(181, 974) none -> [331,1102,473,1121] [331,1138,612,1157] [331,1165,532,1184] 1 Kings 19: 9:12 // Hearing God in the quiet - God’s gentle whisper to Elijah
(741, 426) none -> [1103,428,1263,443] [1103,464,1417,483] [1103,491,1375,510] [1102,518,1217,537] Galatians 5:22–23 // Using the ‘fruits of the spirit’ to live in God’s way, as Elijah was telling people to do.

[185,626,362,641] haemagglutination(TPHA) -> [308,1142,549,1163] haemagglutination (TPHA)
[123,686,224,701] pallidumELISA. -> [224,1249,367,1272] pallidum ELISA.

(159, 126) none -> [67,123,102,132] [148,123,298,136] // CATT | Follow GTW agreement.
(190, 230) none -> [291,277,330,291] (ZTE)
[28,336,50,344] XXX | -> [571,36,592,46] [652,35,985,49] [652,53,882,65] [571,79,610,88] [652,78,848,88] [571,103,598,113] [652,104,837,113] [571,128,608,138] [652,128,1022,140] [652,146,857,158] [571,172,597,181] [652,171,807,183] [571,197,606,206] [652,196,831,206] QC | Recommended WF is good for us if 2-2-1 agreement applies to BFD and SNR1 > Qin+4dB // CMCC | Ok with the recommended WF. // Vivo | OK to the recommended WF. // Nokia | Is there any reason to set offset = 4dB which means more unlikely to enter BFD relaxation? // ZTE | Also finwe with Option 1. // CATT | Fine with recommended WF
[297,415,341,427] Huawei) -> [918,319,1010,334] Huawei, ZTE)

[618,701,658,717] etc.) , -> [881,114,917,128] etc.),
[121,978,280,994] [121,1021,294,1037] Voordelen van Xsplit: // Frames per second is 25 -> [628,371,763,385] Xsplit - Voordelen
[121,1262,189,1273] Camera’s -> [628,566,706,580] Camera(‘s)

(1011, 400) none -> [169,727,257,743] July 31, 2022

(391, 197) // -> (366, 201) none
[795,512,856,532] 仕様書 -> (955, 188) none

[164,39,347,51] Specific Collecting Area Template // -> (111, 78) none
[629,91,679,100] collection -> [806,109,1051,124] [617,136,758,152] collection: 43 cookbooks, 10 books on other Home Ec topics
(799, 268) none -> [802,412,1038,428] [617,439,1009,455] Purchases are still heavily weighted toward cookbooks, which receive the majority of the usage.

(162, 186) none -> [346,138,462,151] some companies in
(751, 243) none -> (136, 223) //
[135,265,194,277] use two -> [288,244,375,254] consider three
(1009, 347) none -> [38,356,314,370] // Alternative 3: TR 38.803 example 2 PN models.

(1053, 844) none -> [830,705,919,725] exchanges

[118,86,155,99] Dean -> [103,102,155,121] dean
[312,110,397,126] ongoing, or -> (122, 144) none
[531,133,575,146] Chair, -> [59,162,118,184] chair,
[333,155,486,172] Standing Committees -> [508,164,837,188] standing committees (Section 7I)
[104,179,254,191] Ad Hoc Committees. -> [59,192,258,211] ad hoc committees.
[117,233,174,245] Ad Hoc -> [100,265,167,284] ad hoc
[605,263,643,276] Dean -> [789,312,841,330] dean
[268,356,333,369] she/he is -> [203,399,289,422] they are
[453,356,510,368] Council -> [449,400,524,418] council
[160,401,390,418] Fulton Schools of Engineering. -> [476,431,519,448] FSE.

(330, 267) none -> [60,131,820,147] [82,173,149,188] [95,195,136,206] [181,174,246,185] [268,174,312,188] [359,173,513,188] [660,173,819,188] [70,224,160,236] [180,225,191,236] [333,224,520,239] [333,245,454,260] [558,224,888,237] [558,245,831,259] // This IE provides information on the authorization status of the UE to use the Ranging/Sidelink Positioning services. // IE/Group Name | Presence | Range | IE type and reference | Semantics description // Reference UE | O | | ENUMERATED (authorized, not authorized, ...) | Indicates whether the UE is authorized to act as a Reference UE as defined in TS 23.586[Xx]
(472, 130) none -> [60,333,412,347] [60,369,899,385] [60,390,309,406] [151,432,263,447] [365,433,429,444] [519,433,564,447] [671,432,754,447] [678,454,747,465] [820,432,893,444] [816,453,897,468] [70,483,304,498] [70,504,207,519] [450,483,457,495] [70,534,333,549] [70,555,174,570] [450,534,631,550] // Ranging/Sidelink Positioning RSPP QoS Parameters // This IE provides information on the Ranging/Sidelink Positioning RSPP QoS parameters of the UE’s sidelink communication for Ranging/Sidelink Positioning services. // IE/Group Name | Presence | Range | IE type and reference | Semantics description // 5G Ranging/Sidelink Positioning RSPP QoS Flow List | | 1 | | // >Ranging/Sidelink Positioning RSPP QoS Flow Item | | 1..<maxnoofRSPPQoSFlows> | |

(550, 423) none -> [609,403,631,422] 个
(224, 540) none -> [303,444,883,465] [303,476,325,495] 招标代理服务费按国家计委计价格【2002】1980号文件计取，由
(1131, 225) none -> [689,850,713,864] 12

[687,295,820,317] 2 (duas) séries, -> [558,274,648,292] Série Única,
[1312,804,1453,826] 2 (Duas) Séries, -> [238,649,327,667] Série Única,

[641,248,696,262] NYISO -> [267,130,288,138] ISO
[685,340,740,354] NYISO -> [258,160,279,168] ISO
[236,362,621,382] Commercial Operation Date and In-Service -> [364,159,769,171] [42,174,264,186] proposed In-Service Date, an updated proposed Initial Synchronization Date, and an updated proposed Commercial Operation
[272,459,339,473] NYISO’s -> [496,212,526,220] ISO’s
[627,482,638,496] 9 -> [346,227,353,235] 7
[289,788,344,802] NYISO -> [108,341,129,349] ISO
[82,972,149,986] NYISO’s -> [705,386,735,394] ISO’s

________________

◆ **Task objective**:
Give an exact copy of the lines above from the line with "[117,233,174,245] Ad Hoc" up to and including the line with "[1312,804,1453,826] 2 (Duas)", and leave everything else out.

◆ **Exercise solution**:
[117,233,174,245] Ad Hoc -> [100,265,167,284] ad hoc
[605,263,643,276] Dean -> [789,312,841,330] dean
[268,356,333,369] she/he is -> [203,399,289,422] they are
[453,356,510,368] Council -> [449,400,524,418] council
[160,401,390,418] Fulton Schools of Engineering. -> [476,431,519,448] FSE.

(330, 267) none -> [60,131,820,147] [82,173,149,188] [95,195,136,206] [181,174,246,185] [268,174,312,188] [359,173,513,188] [660,173,819,188] [70,224,160,236] [180,225,191,236] [333,224,520,239] [333,245,454,260] [558,224,888,237] [558,245,831,259] // This IE provides information on the authorization status of the UE to use the Ranging/Sidelink Positioning services. // IE/Group Name | Presence | Range | IE type and reference | Semantics description // Reference UE | O | | ENUMERATED (authorized, not authorized, ...) | Indicates whether the UE is authorized to act as a Reference UE as defined in TS 23.586[Xx]
(472, 130) none -> [60,333,412,347] [60,369,899,385] [60,390,309,406] [151,432,263,447] [365,433,429,444] [519,433,564,447] [671,432,754,447] [678,454,747,465] [820,432,893,444] [816,453,897,468] [70,483,304,498] [70,504,207,519] [450,483,457,495] [70,534,333,549] [70,555,174,570] [450,534,631,550] // Ranging/Sidelink Positioning RSPP QoS Parameters // This IE provides information on the Ranging/Sidelink Positioning RSPP QoS parameters of the UE’s sidelink communication for Ranging/Sidelink Positioning services. // IE/Group Name | Presence | Range | IE type and reference | Semantics description // 5G Ranging/Sidelink Positioning RSPP QoS Flow List | | 1 | | // >Ranging/Sidelink Positioning RSPP QoS Flow Item | | 1..<maxnoofRSPPQoSFlows> | |

(550, 423) none -> [609,403,631,422] 个
(224, 540) none -> [303,444,883,465] [303,476,325,495] 招标代理服务费按国家计委计价格【2002】1980号文件计取，由
(1131, 225) none -> [689,850,713,864] 12

[687,295,820,317] 2 (duas) séries, -> [558,274,648,292] Série Única,
[1312,804,1453,826] 2 (Duas) Séries, -> [238,649,327,667] Série Única,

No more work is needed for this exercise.